The amount of stuff we can actually burn on this planet is far greater than internet apocalypse cultists will lead you to believe.

The only real problem is global warming. We actually can't burn any of that stuff without destroying ourselves. Fingers crossed for fusion within 30 years.

Edited by daytrader, 01 March 2012 - 04:19 AM.

[Night of shadow]

i'm going for a meltallic sphererical repational pulse generator

[Polymorphyne]

Quote

100 cubic meters of burnt natural gas to extract 1 cubic meter of natural gas

If it takes you 100 cubic metres of natural gas, to extract 1 cubic metre of natural gas, you have just ended up with 99 cubic metres of natural gas less than you had before. Thats wont get you more gas, it will just use up what gas you have faster.

Edited by Longsword, 01 March 2012 - 02:07 AM.

[daytrader]

Longsword, on 01 March 2012 - 02:06 AM, said:

If it takes you 100 cubic metres of natural gas, to extract 1 cubic metre of natural gas, you have just ended up with 99 cubic metres of natural gas less than you had before. Thats wont get you more gas, it will just use up what gas you have faster.

Huh? Do you disagree with my calculations?

Oh you must mean extraction/required capital difficulty. Ngas is a silly example, because it's an extremely straightforward process. But we can talk about coal if you wish:

The cost of building a 600megawatt (big big plant) coal plant is around 2 billion. Let's say that the yearly cost of the DoD is 707.5 billion. If we became more worried about building new coal plants than about invading other countries, then halved our DoD budget. The other half of the DoD budget would be given to some kind of a coal plant construction committee. Let's say that comes out to be 350 billion.

That lets us build 175 600MW plants per year. (that's a serious amount of big power plants)
That comes out to be 105000MW or 105GW.
Now let's operate them 8760hours/year. That gives us 919,800GWhours.

Today's plants produce 1,850,750 gigawatt hours (source: http://www.sourcewat....S._Coal_Plants ) and produce 44.9% of our electricity.

We could double our coal power production in just 2 years, if we halved our defense budget.

I think it's safe to say that we won't have any problems building the necessary capital if we REALLY needed to.

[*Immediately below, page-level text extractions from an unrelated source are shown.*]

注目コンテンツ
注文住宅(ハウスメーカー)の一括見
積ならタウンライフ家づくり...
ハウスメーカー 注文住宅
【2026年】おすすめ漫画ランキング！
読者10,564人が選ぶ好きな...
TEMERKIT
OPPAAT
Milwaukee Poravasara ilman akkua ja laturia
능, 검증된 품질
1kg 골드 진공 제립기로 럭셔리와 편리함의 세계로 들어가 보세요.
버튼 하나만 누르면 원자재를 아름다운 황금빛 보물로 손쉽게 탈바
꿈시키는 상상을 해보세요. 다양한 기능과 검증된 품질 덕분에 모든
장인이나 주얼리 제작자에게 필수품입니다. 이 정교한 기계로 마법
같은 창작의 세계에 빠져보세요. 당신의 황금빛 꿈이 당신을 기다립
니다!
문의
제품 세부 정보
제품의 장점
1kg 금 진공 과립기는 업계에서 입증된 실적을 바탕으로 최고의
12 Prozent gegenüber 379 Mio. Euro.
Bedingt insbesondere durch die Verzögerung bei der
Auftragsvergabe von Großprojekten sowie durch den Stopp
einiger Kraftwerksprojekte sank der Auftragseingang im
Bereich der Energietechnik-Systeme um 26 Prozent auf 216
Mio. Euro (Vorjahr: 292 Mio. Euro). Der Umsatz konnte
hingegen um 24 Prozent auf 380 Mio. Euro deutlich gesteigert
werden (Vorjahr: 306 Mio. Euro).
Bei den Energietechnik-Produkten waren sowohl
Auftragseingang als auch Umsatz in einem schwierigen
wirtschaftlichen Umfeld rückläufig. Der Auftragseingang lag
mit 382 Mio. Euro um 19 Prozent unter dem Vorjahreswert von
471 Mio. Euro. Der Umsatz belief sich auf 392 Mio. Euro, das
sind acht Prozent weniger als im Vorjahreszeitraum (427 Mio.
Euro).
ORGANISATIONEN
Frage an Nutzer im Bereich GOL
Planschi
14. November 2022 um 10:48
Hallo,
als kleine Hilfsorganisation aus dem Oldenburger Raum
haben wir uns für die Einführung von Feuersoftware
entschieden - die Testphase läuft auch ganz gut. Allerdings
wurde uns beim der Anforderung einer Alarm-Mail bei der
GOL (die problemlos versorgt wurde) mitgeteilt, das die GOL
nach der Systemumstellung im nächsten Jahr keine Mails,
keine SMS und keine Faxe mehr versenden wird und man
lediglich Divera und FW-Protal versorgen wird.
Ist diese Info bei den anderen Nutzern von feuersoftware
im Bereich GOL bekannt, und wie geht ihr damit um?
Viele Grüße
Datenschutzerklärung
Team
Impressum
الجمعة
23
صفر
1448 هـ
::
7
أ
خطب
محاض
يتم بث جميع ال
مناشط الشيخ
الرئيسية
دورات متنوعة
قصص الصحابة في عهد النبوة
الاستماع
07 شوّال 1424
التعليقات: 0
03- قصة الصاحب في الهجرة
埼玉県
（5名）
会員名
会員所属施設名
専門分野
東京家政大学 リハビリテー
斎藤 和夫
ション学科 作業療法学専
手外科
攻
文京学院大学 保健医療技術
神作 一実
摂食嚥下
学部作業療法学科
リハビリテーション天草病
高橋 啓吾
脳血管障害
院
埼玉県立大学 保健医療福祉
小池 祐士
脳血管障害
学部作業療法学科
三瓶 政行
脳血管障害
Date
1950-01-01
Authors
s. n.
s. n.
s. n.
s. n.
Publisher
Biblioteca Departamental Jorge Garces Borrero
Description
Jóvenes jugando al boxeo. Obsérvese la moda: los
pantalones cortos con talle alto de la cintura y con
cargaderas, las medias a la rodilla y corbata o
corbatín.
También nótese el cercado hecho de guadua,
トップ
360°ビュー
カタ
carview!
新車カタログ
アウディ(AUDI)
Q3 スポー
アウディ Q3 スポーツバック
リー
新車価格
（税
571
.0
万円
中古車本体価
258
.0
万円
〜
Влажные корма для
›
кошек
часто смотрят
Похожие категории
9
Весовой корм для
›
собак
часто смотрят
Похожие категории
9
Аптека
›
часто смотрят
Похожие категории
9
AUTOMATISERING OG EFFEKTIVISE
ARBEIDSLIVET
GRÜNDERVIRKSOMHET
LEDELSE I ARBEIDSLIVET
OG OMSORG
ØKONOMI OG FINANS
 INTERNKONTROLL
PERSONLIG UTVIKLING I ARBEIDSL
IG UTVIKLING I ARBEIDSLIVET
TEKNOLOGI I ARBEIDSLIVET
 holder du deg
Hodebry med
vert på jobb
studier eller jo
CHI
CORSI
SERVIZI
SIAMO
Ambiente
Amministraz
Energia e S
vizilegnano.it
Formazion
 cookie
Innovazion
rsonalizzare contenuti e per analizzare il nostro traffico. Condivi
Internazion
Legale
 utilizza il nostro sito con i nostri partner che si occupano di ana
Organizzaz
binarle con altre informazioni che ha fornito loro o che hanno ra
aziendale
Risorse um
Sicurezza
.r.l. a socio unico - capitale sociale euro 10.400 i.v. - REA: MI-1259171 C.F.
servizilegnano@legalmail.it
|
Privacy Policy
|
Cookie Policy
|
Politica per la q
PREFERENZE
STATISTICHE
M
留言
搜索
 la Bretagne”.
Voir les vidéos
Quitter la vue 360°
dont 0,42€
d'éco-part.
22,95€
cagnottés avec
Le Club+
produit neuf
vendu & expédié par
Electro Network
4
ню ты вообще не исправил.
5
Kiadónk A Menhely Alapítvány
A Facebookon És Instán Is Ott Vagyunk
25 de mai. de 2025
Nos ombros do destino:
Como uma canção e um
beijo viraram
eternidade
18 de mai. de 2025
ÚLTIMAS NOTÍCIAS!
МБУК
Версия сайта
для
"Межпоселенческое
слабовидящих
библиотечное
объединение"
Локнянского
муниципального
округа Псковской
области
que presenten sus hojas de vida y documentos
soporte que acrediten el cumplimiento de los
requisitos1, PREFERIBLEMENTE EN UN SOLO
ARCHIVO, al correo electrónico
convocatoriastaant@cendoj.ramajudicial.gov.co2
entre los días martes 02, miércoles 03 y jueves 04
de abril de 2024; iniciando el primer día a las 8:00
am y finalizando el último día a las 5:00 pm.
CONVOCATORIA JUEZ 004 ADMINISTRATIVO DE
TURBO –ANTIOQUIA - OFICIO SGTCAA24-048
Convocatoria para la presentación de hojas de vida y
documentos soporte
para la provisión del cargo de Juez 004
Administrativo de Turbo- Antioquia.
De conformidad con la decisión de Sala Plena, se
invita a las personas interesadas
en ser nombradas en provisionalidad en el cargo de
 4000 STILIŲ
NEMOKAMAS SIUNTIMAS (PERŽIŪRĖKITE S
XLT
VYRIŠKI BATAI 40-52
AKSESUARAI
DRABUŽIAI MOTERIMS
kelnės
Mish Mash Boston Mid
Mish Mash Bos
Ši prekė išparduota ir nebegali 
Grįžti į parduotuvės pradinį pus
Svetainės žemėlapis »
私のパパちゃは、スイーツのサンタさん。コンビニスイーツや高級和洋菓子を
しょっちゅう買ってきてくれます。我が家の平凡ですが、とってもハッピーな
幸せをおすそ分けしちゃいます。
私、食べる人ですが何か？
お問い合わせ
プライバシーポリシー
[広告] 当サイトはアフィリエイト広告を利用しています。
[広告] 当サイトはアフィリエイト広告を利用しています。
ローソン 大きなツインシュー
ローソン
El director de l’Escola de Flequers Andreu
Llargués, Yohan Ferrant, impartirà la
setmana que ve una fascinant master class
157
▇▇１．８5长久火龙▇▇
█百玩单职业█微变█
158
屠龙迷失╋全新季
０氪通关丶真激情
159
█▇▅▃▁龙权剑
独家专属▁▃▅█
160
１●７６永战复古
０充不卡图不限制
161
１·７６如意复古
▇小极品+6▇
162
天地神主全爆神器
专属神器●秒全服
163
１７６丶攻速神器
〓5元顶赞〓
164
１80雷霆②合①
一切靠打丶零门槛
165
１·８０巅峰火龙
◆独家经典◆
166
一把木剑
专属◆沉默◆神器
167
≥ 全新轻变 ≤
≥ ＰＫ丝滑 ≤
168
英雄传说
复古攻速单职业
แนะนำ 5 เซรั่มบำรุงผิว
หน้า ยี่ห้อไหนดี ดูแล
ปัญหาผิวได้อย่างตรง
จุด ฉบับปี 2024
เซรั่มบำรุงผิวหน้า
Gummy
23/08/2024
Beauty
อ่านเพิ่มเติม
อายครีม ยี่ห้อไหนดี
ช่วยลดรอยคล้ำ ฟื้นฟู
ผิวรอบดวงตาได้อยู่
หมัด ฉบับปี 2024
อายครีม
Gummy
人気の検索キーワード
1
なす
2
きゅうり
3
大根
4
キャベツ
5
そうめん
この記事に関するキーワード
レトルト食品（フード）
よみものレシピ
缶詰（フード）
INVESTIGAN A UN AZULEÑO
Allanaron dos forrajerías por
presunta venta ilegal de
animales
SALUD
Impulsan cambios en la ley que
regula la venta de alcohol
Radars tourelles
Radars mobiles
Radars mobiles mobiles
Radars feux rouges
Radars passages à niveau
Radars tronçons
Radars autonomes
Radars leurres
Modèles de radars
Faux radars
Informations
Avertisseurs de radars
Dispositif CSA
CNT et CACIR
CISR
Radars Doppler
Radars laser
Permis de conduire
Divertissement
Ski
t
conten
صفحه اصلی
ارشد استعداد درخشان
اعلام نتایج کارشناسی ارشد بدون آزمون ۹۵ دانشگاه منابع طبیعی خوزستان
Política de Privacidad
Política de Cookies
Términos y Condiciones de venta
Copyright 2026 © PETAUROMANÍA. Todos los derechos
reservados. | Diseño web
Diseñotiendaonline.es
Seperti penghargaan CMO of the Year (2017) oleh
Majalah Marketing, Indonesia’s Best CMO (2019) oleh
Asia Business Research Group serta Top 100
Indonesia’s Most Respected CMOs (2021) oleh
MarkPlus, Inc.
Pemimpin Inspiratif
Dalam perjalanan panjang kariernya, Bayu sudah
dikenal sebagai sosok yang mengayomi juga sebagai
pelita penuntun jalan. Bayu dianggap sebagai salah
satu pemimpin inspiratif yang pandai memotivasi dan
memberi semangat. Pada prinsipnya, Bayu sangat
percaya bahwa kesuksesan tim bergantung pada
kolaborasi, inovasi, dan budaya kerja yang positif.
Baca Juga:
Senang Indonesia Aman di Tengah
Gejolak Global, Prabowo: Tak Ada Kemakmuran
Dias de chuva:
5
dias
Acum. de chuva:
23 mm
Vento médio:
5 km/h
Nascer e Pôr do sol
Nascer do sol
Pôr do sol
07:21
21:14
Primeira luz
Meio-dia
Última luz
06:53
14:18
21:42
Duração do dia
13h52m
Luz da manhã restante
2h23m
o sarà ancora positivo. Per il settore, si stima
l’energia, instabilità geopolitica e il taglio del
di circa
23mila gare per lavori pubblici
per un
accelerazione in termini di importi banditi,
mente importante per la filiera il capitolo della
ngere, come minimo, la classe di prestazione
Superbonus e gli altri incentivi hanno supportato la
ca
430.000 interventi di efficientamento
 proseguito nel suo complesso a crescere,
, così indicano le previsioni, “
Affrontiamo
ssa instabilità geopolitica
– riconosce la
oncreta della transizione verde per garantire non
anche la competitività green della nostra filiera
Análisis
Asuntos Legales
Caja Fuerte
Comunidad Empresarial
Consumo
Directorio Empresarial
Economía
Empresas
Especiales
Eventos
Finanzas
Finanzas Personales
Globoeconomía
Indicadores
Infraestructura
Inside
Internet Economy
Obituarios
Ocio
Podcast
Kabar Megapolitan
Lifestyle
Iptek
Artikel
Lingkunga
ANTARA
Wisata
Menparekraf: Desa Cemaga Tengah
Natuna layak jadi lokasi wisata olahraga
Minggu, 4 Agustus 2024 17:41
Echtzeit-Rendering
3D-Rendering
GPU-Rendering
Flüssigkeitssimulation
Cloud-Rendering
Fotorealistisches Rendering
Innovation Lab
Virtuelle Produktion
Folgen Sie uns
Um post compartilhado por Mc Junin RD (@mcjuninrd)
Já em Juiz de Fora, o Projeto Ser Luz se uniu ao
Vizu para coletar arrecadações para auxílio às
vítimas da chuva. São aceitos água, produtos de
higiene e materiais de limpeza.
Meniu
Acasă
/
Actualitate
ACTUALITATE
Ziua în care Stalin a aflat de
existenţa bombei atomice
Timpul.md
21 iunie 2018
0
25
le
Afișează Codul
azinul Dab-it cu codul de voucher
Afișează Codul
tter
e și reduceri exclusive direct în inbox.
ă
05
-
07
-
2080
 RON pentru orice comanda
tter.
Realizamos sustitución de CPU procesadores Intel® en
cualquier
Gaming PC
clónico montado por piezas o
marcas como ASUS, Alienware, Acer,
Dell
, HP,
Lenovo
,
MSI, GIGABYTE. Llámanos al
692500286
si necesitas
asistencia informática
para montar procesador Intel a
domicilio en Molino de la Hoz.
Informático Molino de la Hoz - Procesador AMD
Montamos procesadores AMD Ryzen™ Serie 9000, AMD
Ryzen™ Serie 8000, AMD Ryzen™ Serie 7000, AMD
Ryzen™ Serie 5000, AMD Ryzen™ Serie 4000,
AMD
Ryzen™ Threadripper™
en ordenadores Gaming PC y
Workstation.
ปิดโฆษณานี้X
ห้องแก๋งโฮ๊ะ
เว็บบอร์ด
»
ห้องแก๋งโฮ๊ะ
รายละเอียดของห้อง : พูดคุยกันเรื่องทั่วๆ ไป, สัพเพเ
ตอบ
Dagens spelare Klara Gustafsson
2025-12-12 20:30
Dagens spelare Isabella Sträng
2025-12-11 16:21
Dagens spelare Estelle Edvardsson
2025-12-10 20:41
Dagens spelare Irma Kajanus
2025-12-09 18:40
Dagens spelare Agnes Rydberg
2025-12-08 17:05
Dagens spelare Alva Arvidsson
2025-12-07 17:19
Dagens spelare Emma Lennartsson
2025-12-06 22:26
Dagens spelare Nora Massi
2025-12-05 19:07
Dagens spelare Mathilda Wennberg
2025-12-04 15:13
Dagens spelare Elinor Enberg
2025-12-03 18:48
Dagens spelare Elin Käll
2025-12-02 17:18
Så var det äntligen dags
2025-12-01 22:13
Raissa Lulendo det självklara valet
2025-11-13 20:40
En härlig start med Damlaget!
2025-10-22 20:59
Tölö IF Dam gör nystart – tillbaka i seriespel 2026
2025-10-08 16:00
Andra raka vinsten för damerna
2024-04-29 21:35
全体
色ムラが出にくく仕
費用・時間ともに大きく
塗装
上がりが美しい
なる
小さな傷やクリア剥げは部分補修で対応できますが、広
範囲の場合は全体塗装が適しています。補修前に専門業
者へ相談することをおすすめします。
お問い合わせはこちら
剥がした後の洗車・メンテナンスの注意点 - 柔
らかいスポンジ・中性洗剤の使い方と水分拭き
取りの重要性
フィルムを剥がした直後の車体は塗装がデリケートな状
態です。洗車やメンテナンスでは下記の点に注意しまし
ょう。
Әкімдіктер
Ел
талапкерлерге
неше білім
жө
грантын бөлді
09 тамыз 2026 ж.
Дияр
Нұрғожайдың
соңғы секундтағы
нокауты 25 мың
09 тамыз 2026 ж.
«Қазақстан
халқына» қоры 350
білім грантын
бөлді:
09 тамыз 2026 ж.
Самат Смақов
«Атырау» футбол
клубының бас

Edited by daytrader, 01 March 2012 - 03:03 AM.

[Polymorphyne]

Okay, so you start with 100 cubic metres of gas.
You expend 100 cubic metres of gas.
You then gain 1 cubic metre of gas.
100-100+1=1

So you started the operation with 100 cubic metres of gas.... and now you have 1 cubic metre of gas. You have 99 cubic metres less than when you started.

Edited by Longsword, 01 March 2012 - 02:45 AM.

[Kenny]

I vote other, and here is why:

I know it's long (1,5 h) but there is a lot of solid information not only about his idea but also about global energy situation. And at the end the speaker describes his company and people who are in it, and that gives me hope for success.

[daytrader]

Longsword, on 01 March 2012 - 02:42 AM, said:

Okay, so you start with 100 cubic metres of gas.
You expend 100 cubic metres of gas.
You then gain 1 cubic metre of gas.
100-100+1=1

So you started the operation with 100 cubic metres of gas.... and now you have 1 cubic metre of gas. You have 99 cubic metres less than when you started.

You're right. I made a mistake.

In my example I took a "basis" (not really a basis) of 100 cubic meters total. That means we use 99 cubic meters of gas to extract 1 cubic meter of gas.

If we want to take a "basis" of 101 cubic meters of gas, we need another step in the calculation. So we get:

97,000*(1/101)=~386.14years

Fixed the previous post to reflect that.

Edited by daytrader, 01 March 2012 - 04:20 AM.